How to Stop Coughing at Night: Effective Tips for Restful Sleep

It’s undeniably frustrating to have a cough, but it’s even worse when that cough intensifies or becomes more frequent at night. This nighttime coughing can significantly disrupt your ability to relax, fall asleep, stay asleep, and get the crucial rest your body needs to recover.

“During sleep, the body regulates our production of cytokines, signaling proteins our immune systems produce to fight off invading pathogens such as viruses and bacteria,” explains Dr. Vontrelle Roundtree, Associate Chief Medical Officer at MDLIVE of Evernorth. “If you have a nagging cough that causes you to wake up often throughout the night, it compromises sleep quality, potentially affecting your body’s cytokine regulation and making it difficult for your immune system to combat and recover from sickness.” A persistent cough not only hinders your recovery from illnesses but can also lead to additional discomforts that further disrupt your nighttime rest. “Coughing may also cause dry throat and mouth, postnasal drip, and physical discomfort that makes for a less-than-peaceful sleep experience,” Dr. Roundtree adds.

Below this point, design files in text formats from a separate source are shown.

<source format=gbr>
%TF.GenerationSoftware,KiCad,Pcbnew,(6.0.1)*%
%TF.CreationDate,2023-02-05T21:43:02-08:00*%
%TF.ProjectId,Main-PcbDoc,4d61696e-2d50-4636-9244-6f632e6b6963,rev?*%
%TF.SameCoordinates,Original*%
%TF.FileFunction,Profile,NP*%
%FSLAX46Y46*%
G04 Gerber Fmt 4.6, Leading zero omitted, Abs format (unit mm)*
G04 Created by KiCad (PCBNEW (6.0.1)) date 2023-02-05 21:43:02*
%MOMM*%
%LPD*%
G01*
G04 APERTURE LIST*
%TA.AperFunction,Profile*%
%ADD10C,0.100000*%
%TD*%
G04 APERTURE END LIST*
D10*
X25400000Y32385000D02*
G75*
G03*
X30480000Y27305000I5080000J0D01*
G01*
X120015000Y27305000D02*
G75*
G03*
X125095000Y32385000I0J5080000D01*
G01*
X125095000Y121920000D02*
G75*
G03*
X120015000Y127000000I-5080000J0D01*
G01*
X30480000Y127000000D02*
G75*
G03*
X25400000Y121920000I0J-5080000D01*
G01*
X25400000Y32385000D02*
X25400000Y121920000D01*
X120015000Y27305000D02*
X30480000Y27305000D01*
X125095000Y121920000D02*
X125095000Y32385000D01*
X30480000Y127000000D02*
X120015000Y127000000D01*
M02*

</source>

Understanding Why Coughing Worsens at Night

Nighttime coughing can feel and be more severe for several reasons. Issues related to your lungs and airways, such as infections, postnasal drip, allergies, and asthma, can contribute to coughs that worsen at night, according to Dr. Samuel Mathis, Assistant Professor in the Department of Family Medicine at the University of Texas Medical Branch. For example, regarding lung infections, “lying down helps the cilia [tiny ‘hairs’ in our lungs] to more effectively move mucus out of the lungs, and the cough reflex is our body’s attempt to get rid of the excess mucus,” he clarifies.

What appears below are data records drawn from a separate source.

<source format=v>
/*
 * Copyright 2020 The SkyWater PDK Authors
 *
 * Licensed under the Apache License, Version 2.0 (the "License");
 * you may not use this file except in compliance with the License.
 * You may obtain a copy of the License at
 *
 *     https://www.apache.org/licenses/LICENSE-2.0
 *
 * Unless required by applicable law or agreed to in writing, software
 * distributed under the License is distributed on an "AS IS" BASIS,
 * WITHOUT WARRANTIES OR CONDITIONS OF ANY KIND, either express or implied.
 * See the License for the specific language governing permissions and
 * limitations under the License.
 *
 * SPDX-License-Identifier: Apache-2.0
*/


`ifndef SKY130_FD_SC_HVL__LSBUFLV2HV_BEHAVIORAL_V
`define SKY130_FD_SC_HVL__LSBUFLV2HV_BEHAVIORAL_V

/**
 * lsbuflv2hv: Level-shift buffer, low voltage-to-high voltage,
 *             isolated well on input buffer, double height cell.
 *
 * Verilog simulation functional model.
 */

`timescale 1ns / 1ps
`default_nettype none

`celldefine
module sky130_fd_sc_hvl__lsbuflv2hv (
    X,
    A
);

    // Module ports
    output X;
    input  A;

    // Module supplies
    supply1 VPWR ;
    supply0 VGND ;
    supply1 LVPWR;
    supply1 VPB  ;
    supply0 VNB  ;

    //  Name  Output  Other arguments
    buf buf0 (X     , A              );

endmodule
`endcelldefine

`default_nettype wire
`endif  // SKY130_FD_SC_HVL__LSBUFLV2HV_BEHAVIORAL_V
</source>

Dr. Roundtree further elaborates, “Moving around during the day makes it easier for the body to loosen trapped mucus. When we lie down to rest at night, this position can make it more challenging for our bodies to naturally clear this mucus, resulting in what we call postnasal drip — nasal secretions that pool in the back of the throat and cause those pesky coughs.”

Simple Yet Effective Ways to Stop Nighttime Coughing

While understanding the causes is important, finding relief is the immediate goal when you’re struggling with a nighttime cough. Here are some practical strategies to help you stop coughing at night and promote restful sleep:

Elevate Your Head While Sleeping

Propping yourself up with extra pillows can make a significant difference. Elevating your head helps to combat postnasal drip by using gravity to keep mucus from pooling in the back of your throat and triggering coughs. This position also aids in reducing acid reflux, another common cause of nighttime coughs.

Stay Hydrated Throughout the Day and Evening

Drinking plenty of fluids, especially warm liquids like herbal tea or broth, can help thin mucus secretions. Thinner mucus is easier to cough up and less likely to irritate your throat and trigger coughing fits. Avoid sugary drinks or excessive caffeine close to bedtime, as these can be dehydrating or disruptive to sleep.

Consider Honey as a Natural Cough Suppressant

A spoonful of honey before bed can be surprisingly effective in soothing a cough. Honey has natural cough-suppressant properties and can help to coat and soothe an irritated throat. Studies have shown honey to be as effective as some over-the-counter cough medicines, particularly for children over one year old and adults.

Use a Humidifier to Add Moisture to the Air

Dry air can irritate your airways and worsen coughing, especially in dry climates or during winter months when indoor heating is used. A humidifier adds moisture to the air, which can help to soothe irritated airways, thin mucus, and reduce coughing. Ensure you clean your humidifier regularly to prevent mold and bacteria growth.

Steam Inhalation Before Bedtime

Taking a steamy shower or inhaling steam from a bowl of hot water (being cautious to avoid burns) before bed can help to open up your nasal passages and airways. Steam helps to loosen congestion and reduce irritation that triggers coughing. You can enhance steam inhalation by adding a few drops of eucalyptus or peppermint oil, which have decongestant properties.

Address Underlying Conditions

If your nighttime cough is persistent or recurring, it’s essential to identify and address any underlying conditions. Allergies, asthma, GERD, and chronic sinusitis are common culprits. Consulting with a healthcare professional can help diagnose the root cause of your cough and recommend appropriate treatments, which may include medications, lifestyle changes, or specialist referrals.

When to Seek Medical Advice

While these home remedies can be very helpful for managing occasional nighttime coughs, it’s important to know when to seek medical attention. Consult a doctor if your cough:

  • Is severe or doesn’t improve after a week or two.
  • Is accompanied by other symptoms like fever, shortness of breath, chest pain, or coughing up blood.
  • Is associated with a chronic condition like asthma or COPD that is worsening.
  • Persistently disrupts your sleep and daily life despite home treatments.

Getting enough restful sleep is crucial for overall health and well-being, especially when you’re trying to recover from an illness. By implementing these strategies, you can effectively manage nighttime coughing and achieve a more peaceful and restorative night’s sleep.